Details how presidents utilize mass media to justify foreign policy objectives in the aftermath of 9/11.
Modern presidents have considerable power in selling U.S. foreign policy objectives to the public. In Selling War, Selling Hope, Anthony R. DiMaggio documents how presidents often make use of the media to create a positive informational environment that, at least in the short term, successfully builds public support for policy proposals. Using timely case studies with a focus on the Arab Spring and the U.S. “War on Terror” in the Middle East and surrounding regions, DiMaggio explains how official spin is employed to construct narratives that are sympathetic to U.S. officialdom.
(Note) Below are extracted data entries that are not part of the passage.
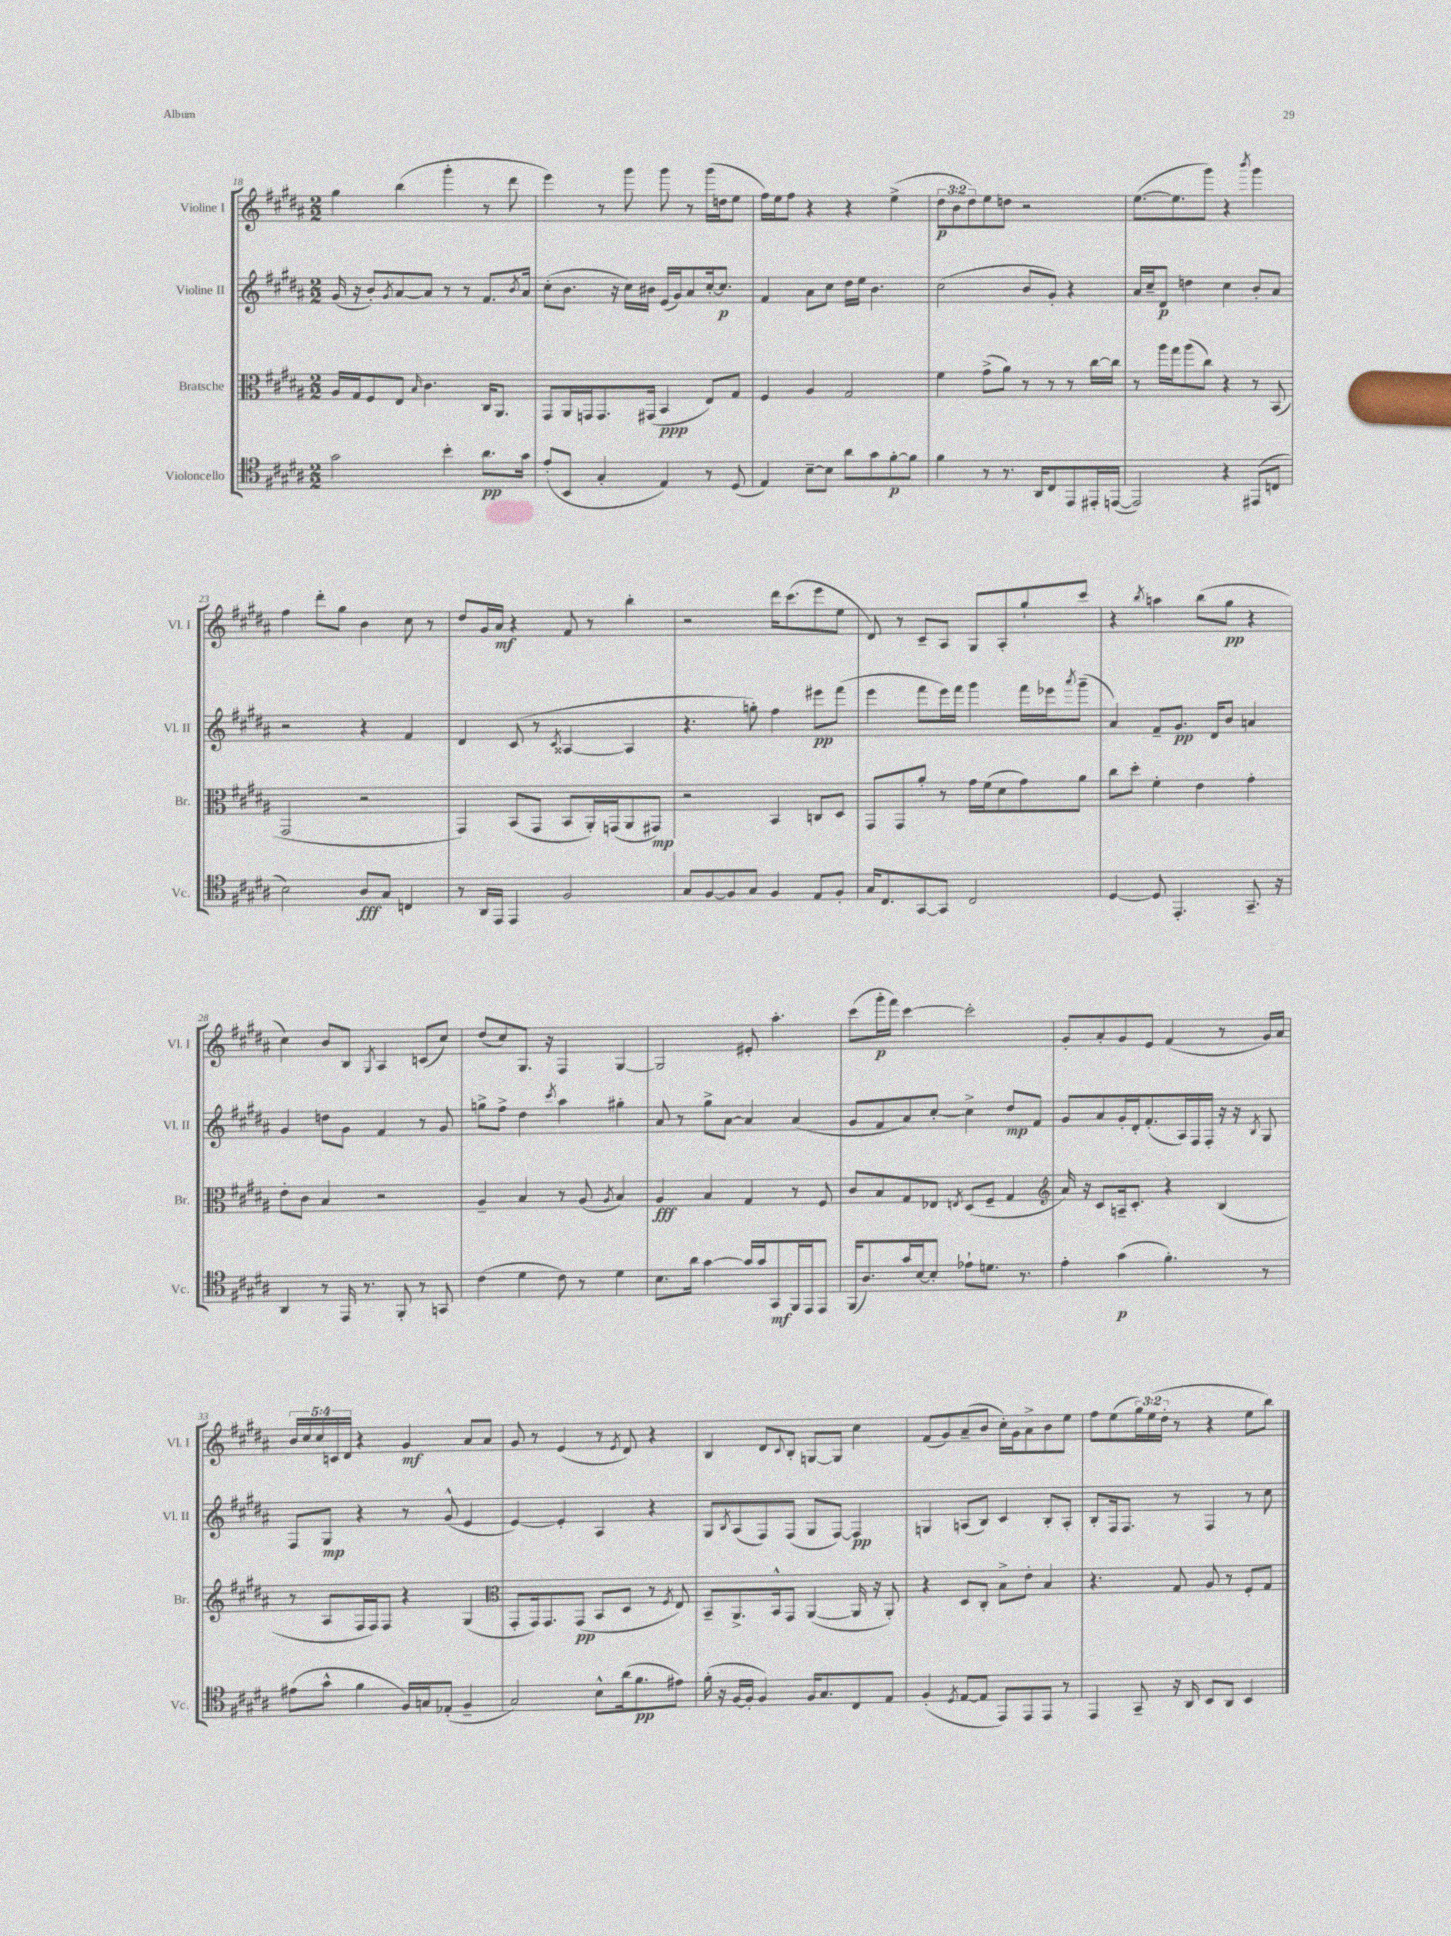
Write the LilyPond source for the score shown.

<<
\new StaffGroup <<
\new Staff = "s0" \with { instrumentName = "Violine I" shortInstrumentName = "Vl. I" } {
    \clef treble \key b \major \numericTimeSignature \time 2/2 \override Staff.TupletNumber.text = #tuplet-number::calc-fraction-text
    gis''4 b''4( gis'''4-. r8 dis'''8 |
    e'''4) r8 gis'''8 gis'''8 r8 gis'''16( d''16 e''8 |
    fis''16) e''16 fis''8 r4 r4 e''4->( |
    \tuplet 3/2 { dis''8\p b'8 dis''8) } e''8 d''8 r2 |
    e''8.~( e''8. gis'''8) r4 \acciaccatura { b'''8 } gis'''4 |
    fis''4 dis'''8-. gis''8 b'4 cis''8 r8 |
    dis''8 gis'16 ais'16\mf r4 fis'8 r8 b''4-. |
    r2 dis'''16 cis'''8.( e'''8 e''8 |
    dis'8) r8 cis'8-- ais8 gis8 ais8-. gis''8-! cis'''8 |
    r4 \acciaccatura { b''8 } a''4 b''8( gis''8\pp r4 |
    cis''4) b'8 b8 \acciaccatura { gis8 } ais4 c'8( cis''8) |
    dis''8( cis''8) gis8. r16 fis4 gis4~ |
    gis2 eis'8-. ais''4.-. |
    cis'''8( gis'''16-.\p fis'''16) cis'''4~ cis'''2-. |
    gis'8-. ais'8-. gis'8 e'8 fis'4( r8 gis'16) ais'16 |
    \tuplet 5/4 { b'16 cis''16 cis''16 c'16 dis'16 } r4 gis'4\mf ais'8 ais'8 |
    gis'8 r8 e'4( r8 \acciaccatura { e'8 } dis'8) r4 |
    b4 dis'8 \appoggiatura { cis'8 } b8-. g8~ g8 cis''4 |
    fis'8( gis'8) ais'8--( b'8 cis''16-.) gis'16 ais'8-> b'8 e''8 |
    fis''8 e''8( \tuplet 3/2 { gis''16) e''16( dis''16-. } r8 r4 e''8 b''8) \bar "|." |
}
\new Staff = "s1" \with { instrumentName = "Violine II" shortInstrumentName = "Vl. II" } {
    \clef treble \key b \major \numericTimeSignature \time 2/2
    gis'16( r16 b'8-.) \acciaccatura { gis'8 } ais'8~ ais'8 r8 r8 fis'8. \acciaccatura { b'8 } ais'16 |
    cis''8-.( b'8. r16 cis''16) bis'16 e'16( gis'16) ais'8 cis''16~-. cis''8.\p |
    fis'4 ais'8 cis''8 dis''16 e''16 b'4. |
    cis''2( b'8 gis'8-.) r4 |
    ais'16 cis''16-- dis'8\p d''4 cis''4 b'8-. ais'8 |
    r2 r4 fis'4 |
    dis'4 cis'8( r8 \acciaccatura { cis'8 } aisis4~ aisis4 |
    r4. g''8-.) fis''4 eis'''8\pp fis'''8( |
    e'''4 fis'''8 e'''16) fis'''16 gis'''4 fis'''16 ees'''16 \acciaccatura { ais'''8 } gis'''8--( |
    ais'4) fis'8-- gis'8.\pp dis'16 b'8 a'4 |
    gis'4 d''8 gis'8 fis'4 r8 gis'8 |
    g''8-> fis''8-> dis''4 \acciaccatura { cis'''8 } ais''4 gis''4-. |
    ais'8 r8 gis''8-> ais'8~ ais'4 ais'4( |
    gis'8 fis'8 ais'8) cis''8~-. cis''4-> dis''8\mp fis'8 |
    gis'8 ais'8 gis'16-. dis'16-. fis'8.-.( ais16) fis16 fis16-. r16 r16 \acciaccatura { b8 } gis8 |
    fis8 gis8\mp r4 r8 gis'8-^( e'4 |
    e'4~) e'4-. ais4 r4 |
    gis8 \acciaccatura { b8 } ais8( fis8) fis8( gis8 fis8~) fis4\pp |
    g4 a8( b8) cis'4 b8-. a8-. |
    b8-. fis16 fis8. r8 fis4 r8 cis''8 \bar "|." |
}
\new Staff = "s2" \with { instrumentName = "Bratsche" shortInstrumentName = "Br." } {
    \clef alto \key b \major \numericTimeSignature \time 2/2
    ais16 gis16 fis8 e8 \grace { b16 } cis'4. cis16 ais,8. |
    gis,8 ais,16 g,16 g,8. gis,16( b,4\ppp e8) gis8 |
    fis4 ais4 gis2 |
    fis'4 gis'8->( ais'8) r8 r8 r8 cis''16~ cis''16 |
    r8 ais''16 gis''16 ais''8( cis''8) r4 r8 b,8( |
    gis,2 r2 |
    gis,4) b,8( gis,8 b,8 ais,16-.) g,16( ais,8 gis,8\mp) |
    r2 b,4 c8 dis8 |
    gis,8 gis,8 ais'8-. r8 gis'16 fis'16( dis'8 gis'8) ais'8 |
    cis''8 dis''8-. fis'4-. e'4 gis'4-. |
    e'8-. cis'8 b4 r2 |
    ais4-- b4 r8 ais8( \acciaccatura { ais8 } b4) |
    ais4\fff b4 gis4 r8 fis8 |
    cis'8 b8 gis8 ees8 \acciaccatura { e8 } dis8( fis8-- gis4 |
    \clef treble ais'16) r16 cis'8 a16-- cis'8.-. r4 b4( |
    r8 ais8 fis16 fis16) fis8 r4 gis4( |
    \clef alto gis,8-. gis,16) gis,8. gis,8\pp( b,8 dis8 r8 \acciaccatura { fis8 } e8) |
    b,8-- ais,8.-> b,16-^ gis,8 ais,4~( ais,16 r16 ais,8-.) |
    r4 dis8 cis8-. b8-> e'8-. b4 |
    r4. gis8 ais8 r8 fis8-. gis8 \bar "|." |
}
\new Staff = "s3" \with { instrumentName = "Violoncello" shortInstrumentName = "Vc." } {
    \clef tenor \key b \major \numericTimeSignature \time 2/2
    gis'2 b'4-. ais'8.\pp gis'16 |
    e'8-.( b,8 gis4-. e4) r8 dis8( |
    e4) b8~-- b8 ais'8 gis'8 fis'8~-.\p fis'8 |
    fis'4 r8 r8. ais,16 cis8 e,8 eis,16-. e,16~( |
    e,2) r4 eis,8( c8 |
    b2) ais8\fff gis8 c4 |
    r8 ais,16 e,16 e,4 fis2 |
    gis8 fis8~ fis8 gis8 fis4 e8 fis8-. |
    gis16 cis8. gis,8~ gis,8 cis2 |
    dis4~ dis8 e,4.-. gis,8.-- r16 |
    ais,4 r8 e,16 r8. fis,8-. r8 g,8 |
    cis'4( dis'4 cis'8) r8 dis'4 |
    b8. ais'16 gis'4~ gis'16 gis'16 gis,8\mf fis,16 e,16 e,8 |
    fis,16( ais8.) gis'16 b16~ b8-. ees'8-! d'8. r8. |
    e'4-. gis'4\p( fis'4.-.) r8 |
    eis'8( gis'8-^ fis'4 fis16) g16 ees8-.( fis4-- |
    gis2) b8-^ ais'16( fis'8.\pp eis'8) |
    fis'16-.( r16 fis16~ fis16-. fis4) fis16 gis8. cis8 e8 |
    fis4-.( \acciaccatura { dis8 } e8~ e8 e,8) e,8 e,8 r8 |
    e,4 gis,8-- r16 ais,16 b,8 ais,8 b,4 \bar "|." |
}
>>
>>
\layout { \context { \Score currentBarNumber = #18 } }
The mass media, rather than exhibiting independence when it comes to reporting foreign policy issues, is regularly utilized as a political tool for selling official proposals. The marginalization of alternative, critical viewpoints poses a significant obstacle to informed public deliberations on foreign policy issues. In the long run, however, the packaging of official narrative and its delivery by the media begins to unravel as citizens are able to make use of alternative sources of information and assert their independence from official viewpoints.
Anthony R. DiMaggio received his PhD in political communication from the University of Illinois at Chicago. He is the author of several books, including The Rise of the Tea Party: Political Discontent and Corporate Media in the Age of Obama.